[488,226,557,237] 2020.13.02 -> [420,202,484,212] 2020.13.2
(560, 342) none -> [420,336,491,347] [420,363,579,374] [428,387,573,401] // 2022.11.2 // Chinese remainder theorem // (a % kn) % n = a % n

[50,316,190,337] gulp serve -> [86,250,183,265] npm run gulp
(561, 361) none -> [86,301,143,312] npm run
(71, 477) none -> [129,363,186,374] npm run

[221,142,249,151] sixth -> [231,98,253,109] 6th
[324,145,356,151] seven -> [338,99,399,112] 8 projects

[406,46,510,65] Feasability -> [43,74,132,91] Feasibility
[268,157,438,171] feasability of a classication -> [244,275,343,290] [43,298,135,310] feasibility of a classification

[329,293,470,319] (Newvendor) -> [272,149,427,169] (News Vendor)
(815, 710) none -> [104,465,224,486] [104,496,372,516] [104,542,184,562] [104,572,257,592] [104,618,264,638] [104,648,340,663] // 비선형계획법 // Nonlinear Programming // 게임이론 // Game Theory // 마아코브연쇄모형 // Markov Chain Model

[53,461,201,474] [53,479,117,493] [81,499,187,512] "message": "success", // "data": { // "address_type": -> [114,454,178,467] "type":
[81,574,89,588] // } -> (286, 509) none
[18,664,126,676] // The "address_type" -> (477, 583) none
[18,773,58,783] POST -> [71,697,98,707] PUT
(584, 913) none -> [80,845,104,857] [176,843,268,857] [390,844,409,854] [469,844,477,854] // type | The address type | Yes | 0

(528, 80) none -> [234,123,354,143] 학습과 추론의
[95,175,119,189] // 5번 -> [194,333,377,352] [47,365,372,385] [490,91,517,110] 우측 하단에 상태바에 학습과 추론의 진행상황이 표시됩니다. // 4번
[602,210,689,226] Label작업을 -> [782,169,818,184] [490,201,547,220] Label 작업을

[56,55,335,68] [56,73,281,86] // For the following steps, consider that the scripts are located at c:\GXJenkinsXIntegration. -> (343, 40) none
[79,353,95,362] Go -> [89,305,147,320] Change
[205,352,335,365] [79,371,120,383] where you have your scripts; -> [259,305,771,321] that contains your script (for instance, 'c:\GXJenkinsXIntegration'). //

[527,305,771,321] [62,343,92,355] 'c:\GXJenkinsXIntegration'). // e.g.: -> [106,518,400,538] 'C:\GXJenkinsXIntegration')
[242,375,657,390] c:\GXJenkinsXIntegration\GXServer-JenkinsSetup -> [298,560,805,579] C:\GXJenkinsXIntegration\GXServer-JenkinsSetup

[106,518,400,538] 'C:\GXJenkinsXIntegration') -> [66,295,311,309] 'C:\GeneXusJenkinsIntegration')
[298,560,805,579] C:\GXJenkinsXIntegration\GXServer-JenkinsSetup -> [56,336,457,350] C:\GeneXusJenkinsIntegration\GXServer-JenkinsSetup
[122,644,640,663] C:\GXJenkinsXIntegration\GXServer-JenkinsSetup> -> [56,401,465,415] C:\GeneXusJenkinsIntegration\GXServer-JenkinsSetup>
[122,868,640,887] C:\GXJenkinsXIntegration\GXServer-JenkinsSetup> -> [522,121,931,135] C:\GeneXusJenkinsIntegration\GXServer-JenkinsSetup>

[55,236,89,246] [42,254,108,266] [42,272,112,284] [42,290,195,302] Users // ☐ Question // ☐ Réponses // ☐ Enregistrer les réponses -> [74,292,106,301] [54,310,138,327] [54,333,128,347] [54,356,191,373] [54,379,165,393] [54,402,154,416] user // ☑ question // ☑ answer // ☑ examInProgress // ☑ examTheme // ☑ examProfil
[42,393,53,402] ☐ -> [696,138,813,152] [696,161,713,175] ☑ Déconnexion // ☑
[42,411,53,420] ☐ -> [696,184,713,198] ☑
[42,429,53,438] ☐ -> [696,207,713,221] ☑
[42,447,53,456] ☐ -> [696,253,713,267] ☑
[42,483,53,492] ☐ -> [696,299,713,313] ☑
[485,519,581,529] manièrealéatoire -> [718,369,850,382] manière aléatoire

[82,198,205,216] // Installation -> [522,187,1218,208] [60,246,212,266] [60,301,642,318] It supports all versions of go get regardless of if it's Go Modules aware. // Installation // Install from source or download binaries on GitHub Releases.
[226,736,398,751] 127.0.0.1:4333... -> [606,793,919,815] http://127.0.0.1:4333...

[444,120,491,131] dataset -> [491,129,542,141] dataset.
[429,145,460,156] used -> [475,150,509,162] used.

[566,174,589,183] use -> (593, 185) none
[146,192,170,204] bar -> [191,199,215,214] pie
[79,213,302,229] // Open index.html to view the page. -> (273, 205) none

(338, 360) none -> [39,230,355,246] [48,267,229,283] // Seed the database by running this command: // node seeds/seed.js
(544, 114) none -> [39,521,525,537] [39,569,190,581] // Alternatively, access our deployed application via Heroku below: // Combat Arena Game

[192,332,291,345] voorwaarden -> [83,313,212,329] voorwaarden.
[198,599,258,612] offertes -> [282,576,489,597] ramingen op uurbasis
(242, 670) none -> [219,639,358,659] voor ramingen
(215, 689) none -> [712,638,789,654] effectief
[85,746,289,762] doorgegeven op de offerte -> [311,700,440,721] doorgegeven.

☆ ☆ ☆ ☆

■ Work instructions: Starting with the first line of the listing above, copy each line exactly until you have copied the line containing "[406,46,510,65] Feasability ->". Stop there.

■ Task response:
[488,226,557,237] 2020.13.02 -> [420,202,484,212] 2020.13.2
(560, 342) none -> [420,336,491,347] [420,363,579,374] [428,387,573,401] // 2022.11.2 // Chinese remainder theorem // (a % kn) % n = a % n

[50,316,190,337] gulp serve -> [86,250,183,265] npm run gulp
(561, 361) none -> [86,301,143,312] npm run
(71, 477) none -> [129,363,186,374] npm run

[221,142,249,151] sixth -> [231,98,253,109] 6th
[324,145,356,151] seven -> [338,99,399,112] 8 projects

[406,46,510,65] Feasability -> [43,74,132,91] Feasibility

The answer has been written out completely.